A personal thinking tool for mapping beliefs as a directed graph. You start with a question, write answers, and let each answer raise new questions. What emerges is a Socratic dialogue with yourself — a map of how your reasoning actually branches, stalls, and reconnects.
Built as a companion to an essay. The app is the argument made interactive.
- Explore Mode — focus on one node at a time. See where it came from, write where it leads. Low friction: type, press Enter, keep going.
- Map Mode — see the whole graph at once. Force-directed layout, drag to rearrange, click any node to dive back in.
- Two node types — questions (amber, serif, sharp corners) and answers (blue, sans-serif, rounded). They alternate as you write.
- Link existing nodes — when a thread converges with one you've already written, connect them instead of duplicating.
- Open thread nudge — the app surfaces a random leaf node at the bottom of each screen. A small prompt to keep going.

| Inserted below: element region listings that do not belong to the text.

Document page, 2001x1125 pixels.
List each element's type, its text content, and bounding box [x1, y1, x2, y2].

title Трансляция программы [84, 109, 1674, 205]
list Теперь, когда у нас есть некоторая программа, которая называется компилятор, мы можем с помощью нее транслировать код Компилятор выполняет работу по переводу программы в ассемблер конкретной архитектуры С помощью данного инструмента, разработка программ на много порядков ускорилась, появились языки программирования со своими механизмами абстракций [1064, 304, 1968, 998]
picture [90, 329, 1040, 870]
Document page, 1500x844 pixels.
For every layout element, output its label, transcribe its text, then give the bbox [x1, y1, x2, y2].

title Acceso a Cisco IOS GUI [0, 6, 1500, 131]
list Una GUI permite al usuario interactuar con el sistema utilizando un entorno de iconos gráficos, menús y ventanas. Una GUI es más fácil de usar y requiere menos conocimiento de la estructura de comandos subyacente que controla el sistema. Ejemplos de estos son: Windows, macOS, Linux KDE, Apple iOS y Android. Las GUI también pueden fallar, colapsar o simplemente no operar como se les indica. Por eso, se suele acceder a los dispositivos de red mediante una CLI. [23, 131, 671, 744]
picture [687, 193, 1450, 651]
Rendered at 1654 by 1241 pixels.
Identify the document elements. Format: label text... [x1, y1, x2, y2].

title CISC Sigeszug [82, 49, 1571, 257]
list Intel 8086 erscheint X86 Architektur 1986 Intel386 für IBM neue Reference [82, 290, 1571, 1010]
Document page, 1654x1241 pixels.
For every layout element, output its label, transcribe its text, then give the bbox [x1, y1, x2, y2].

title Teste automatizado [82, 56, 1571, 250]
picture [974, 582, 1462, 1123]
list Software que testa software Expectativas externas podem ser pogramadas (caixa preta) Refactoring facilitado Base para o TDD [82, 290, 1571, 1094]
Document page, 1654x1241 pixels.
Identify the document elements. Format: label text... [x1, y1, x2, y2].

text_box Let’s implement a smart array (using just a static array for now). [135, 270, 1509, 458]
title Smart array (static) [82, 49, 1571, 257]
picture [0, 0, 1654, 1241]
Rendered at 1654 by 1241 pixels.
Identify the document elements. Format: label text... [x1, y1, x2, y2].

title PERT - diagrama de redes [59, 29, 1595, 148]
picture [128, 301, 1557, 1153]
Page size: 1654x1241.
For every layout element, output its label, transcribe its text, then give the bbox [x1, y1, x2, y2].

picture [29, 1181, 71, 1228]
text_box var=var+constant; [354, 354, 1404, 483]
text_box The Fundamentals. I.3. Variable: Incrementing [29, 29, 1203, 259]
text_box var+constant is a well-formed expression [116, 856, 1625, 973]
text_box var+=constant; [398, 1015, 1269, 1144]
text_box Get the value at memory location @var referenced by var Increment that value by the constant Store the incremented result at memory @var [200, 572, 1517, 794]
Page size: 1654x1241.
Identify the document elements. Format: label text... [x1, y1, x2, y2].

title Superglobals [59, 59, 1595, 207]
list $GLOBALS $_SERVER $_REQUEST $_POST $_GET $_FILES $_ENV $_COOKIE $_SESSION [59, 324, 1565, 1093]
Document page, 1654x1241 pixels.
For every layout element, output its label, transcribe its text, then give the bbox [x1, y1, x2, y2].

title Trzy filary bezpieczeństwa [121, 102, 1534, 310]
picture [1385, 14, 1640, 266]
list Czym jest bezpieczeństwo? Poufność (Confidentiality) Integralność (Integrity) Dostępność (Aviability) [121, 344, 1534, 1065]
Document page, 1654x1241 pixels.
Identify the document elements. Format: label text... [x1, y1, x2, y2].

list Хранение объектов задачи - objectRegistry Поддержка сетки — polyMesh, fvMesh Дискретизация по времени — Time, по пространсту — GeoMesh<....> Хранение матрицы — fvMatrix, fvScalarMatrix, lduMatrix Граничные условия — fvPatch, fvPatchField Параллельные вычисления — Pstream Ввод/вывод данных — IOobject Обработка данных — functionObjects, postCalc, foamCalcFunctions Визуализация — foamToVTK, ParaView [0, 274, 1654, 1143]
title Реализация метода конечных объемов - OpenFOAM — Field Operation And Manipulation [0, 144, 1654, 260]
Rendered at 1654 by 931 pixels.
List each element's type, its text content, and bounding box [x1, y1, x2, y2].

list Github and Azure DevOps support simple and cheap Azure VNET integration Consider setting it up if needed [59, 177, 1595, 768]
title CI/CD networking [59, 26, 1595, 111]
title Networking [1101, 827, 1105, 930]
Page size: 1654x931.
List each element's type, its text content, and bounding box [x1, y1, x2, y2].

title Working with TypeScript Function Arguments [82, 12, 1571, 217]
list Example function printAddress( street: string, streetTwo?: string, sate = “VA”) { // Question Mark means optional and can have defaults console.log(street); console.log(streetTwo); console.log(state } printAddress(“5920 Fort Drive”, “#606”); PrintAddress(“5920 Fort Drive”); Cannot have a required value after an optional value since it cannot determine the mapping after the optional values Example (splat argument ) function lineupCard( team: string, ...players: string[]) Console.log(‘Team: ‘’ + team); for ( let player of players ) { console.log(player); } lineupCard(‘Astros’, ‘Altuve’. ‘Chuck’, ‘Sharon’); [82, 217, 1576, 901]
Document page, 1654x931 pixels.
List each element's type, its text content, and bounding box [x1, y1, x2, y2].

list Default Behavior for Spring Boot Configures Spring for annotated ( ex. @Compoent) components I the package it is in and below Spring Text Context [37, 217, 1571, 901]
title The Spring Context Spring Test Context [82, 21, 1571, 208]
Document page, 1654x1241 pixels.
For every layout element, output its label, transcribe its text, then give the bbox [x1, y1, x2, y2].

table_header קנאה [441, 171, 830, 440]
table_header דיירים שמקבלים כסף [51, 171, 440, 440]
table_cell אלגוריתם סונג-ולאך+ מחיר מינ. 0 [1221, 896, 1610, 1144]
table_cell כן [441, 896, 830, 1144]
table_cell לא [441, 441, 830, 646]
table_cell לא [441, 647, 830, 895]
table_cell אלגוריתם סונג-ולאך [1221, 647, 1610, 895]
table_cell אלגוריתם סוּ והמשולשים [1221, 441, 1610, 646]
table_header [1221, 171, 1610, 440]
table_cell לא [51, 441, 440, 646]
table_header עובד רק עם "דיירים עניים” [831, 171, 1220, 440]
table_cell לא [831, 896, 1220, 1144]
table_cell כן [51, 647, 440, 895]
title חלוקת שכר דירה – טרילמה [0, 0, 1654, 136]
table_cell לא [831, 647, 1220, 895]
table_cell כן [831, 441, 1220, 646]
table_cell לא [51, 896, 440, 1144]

| Framework | Next.js 15 (App Router) |
| Visualisation | D3 (force simulation, zoom, drag) |
| Persistence | localStorage |
| Styling | Inline styles |
| Auth / DB | None yet |
No backend. Everything runs in the browser.
npm install
npm run devOpens at http://localhost:3000. Two sample explorations are seeded on first visit so you have something to click around in immediately.
app/
layout.jsx — fonts, global reset
page.jsx — redirects to /dashboard
dashboard/
page.jsx — graph list
[graphId]/
page.jsx — explore + map views
components/
Dashboard.jsx — graph cards, rename, delete
ConversationView.jsx — the main thinking interface
GraphCanvas.jsx — d3 force graph
NewGraphDialog.jsx — create flow
lib/
api.js — localStorage data layer
theme.js — colour constants
This is an early working version. The core loop is complete and usable. What's in:
- Create, rename, and delete explorations
- Add, edit, and delete nodes
- Link nodes across branches
- Drag-to-arrange in map mode (positions saved)
- Keyboard shortcuts (
/,Tab,Escape) - Mobile-friendly layout
What's not in yet:
- User accounts — data lives in localStorage, one browser, one device
- Sync — no server, no backup, clear your cache and it's gone
- Export — no JSON, image, or PDF output
- Undo — deletions are permanent
- Real-time or collaboration — fully single-user
The next meaningful step is wiring up Supabase for persistence and auth so data follows the user across devices.
Born from an essay about belief systems and how most people often don't examine the structure of their own thinking. The graph format isn't just a UI choice — it's the argument: beliefs aren't a list, they're a network, and most of the interesting stuff lives in the edges.